A team of medical professionals in Peterborough in eastern England will soon leave for India to participate in a cycle ride to raise funds for a charity organisation in Guntur founded by a British doctor-couple of Indian origin.
The charity organisation called Health and Education for All (HEAL) is the brainchild of a Peterborough-based general practitioner Koneru Prasad and his wife Usha Koneru. The organisation, founded 15 years ago in the Konerus' family home, is based in Guntur, Andhra Pradesh.
The charity organisation has reportedly grown to include a children's village, a boys' hostel, a health centre and a project to help children living in city slums to get education.
Nurses Marion Austin and Debbie Martin plan to take part in the ride along with Prasad and Usha. About 21 other people from around the country will join them when they take part in the five-day event in January.
Austin, 39, told the local media: "Me and Debbie thought we would take up a challenge before we get too middle aged. The charity really is excellent and we are pleased we will be raising money for a good cause."
The pair hopes to raise 7,500 pounds (approximately $15,160) between them, while it is hoped the event as a whole will raise about 40,000 pounds to 50,000 pounds for HEAL.
Martin, 47, said: "Patients at the practice have been so generous and so supportive of us."

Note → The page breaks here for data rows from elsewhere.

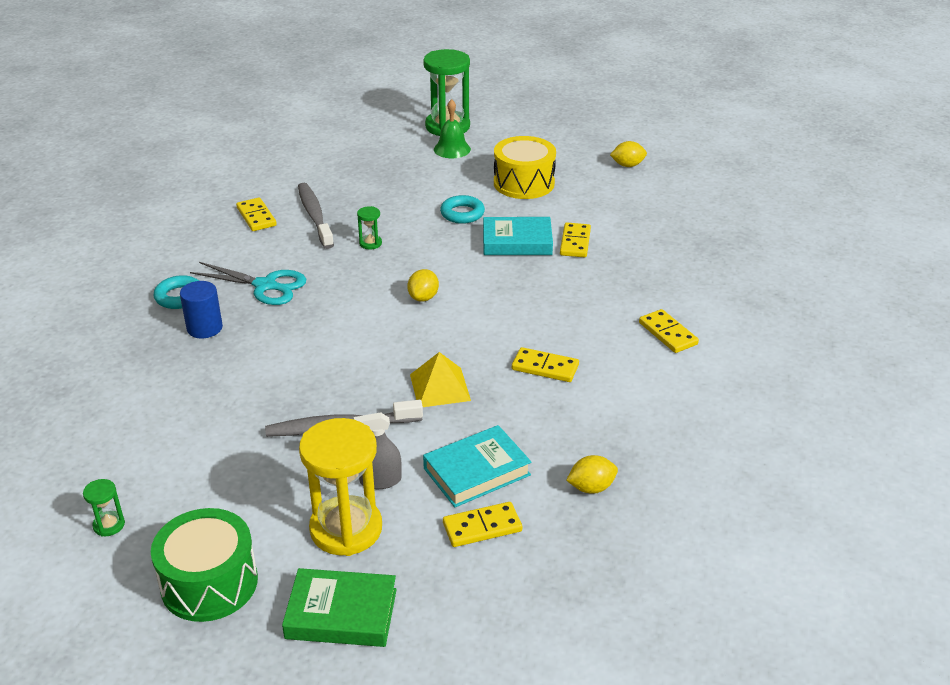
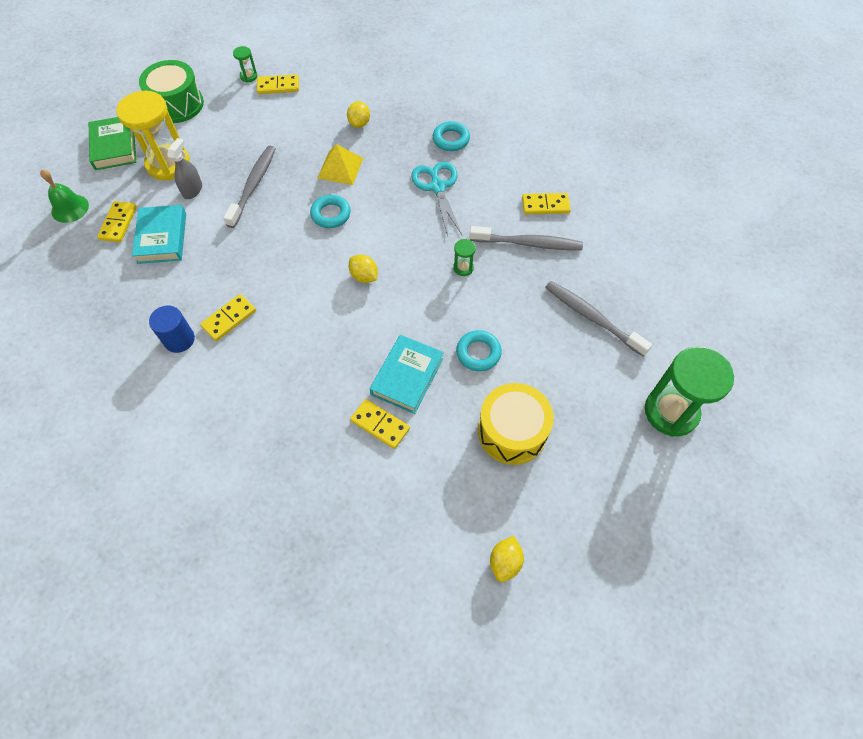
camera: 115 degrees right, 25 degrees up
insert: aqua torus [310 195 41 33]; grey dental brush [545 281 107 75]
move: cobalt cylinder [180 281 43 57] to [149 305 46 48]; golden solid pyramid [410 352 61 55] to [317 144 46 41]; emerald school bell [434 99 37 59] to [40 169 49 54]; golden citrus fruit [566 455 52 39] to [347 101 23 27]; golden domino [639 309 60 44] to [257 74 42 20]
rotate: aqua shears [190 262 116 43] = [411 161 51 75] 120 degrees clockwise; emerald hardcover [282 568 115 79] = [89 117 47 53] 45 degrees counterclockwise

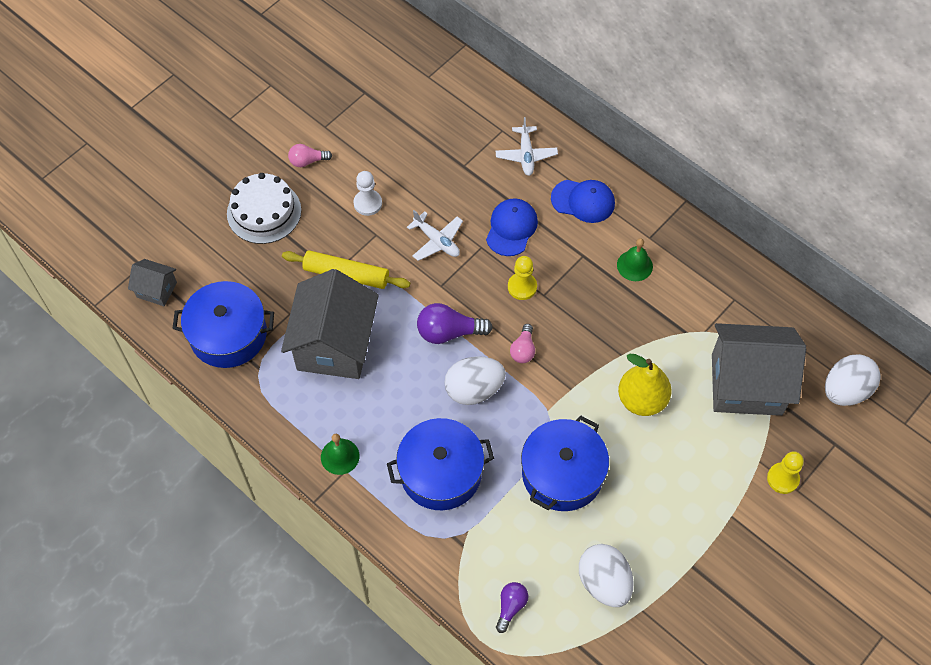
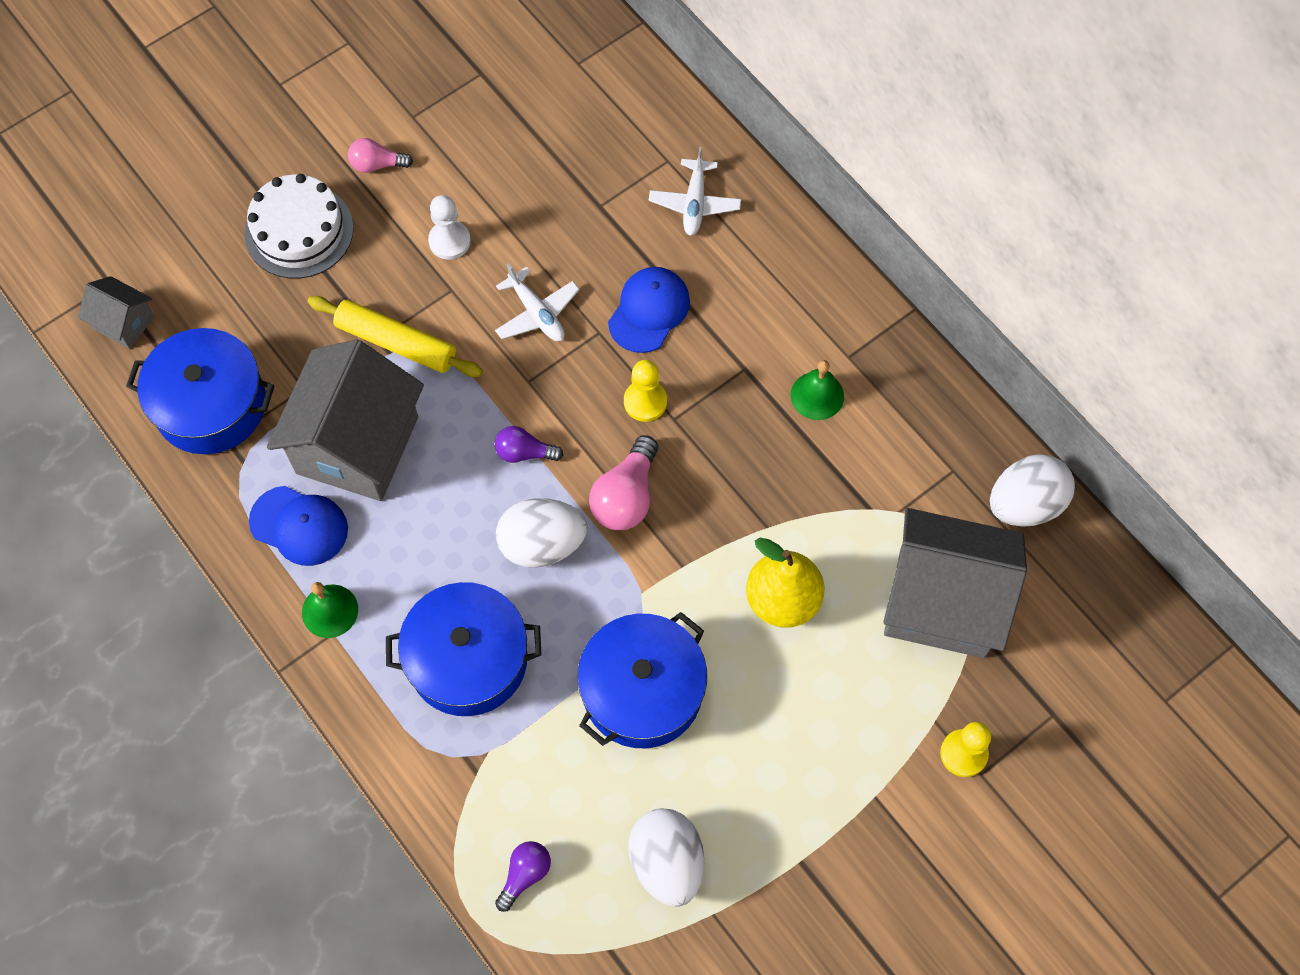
camera: 10 degrees right, 5 degrees up
move: cobalt peaked cap [551 180 64 43] to [249 486 99 80]; snow-white egg [825 354 56 52] to [990 454 85 73]
resize: purple lightbulb [417 303 76 41] = [495 426 68 37] x0.62; pink lightbulb [510 324 25 39] = [589 435 69 95] x1.62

Usha raised 3,000 pounds for the cause last year when she pedalled 250 miles in four days across demanding Yorkshire and Cumbria countryside. She said: "I like to keep fit and I think it is important to set an example for my patients."
She said she hoped the ride would raise nearly half the annual amount needed by HEAL.
The cyclists will start their journey in Hyderabad and travel 220 miles (354 kilometres) to the Children's Village in Guntur. After the challenging five-day ride they will spend a day with the children in the village.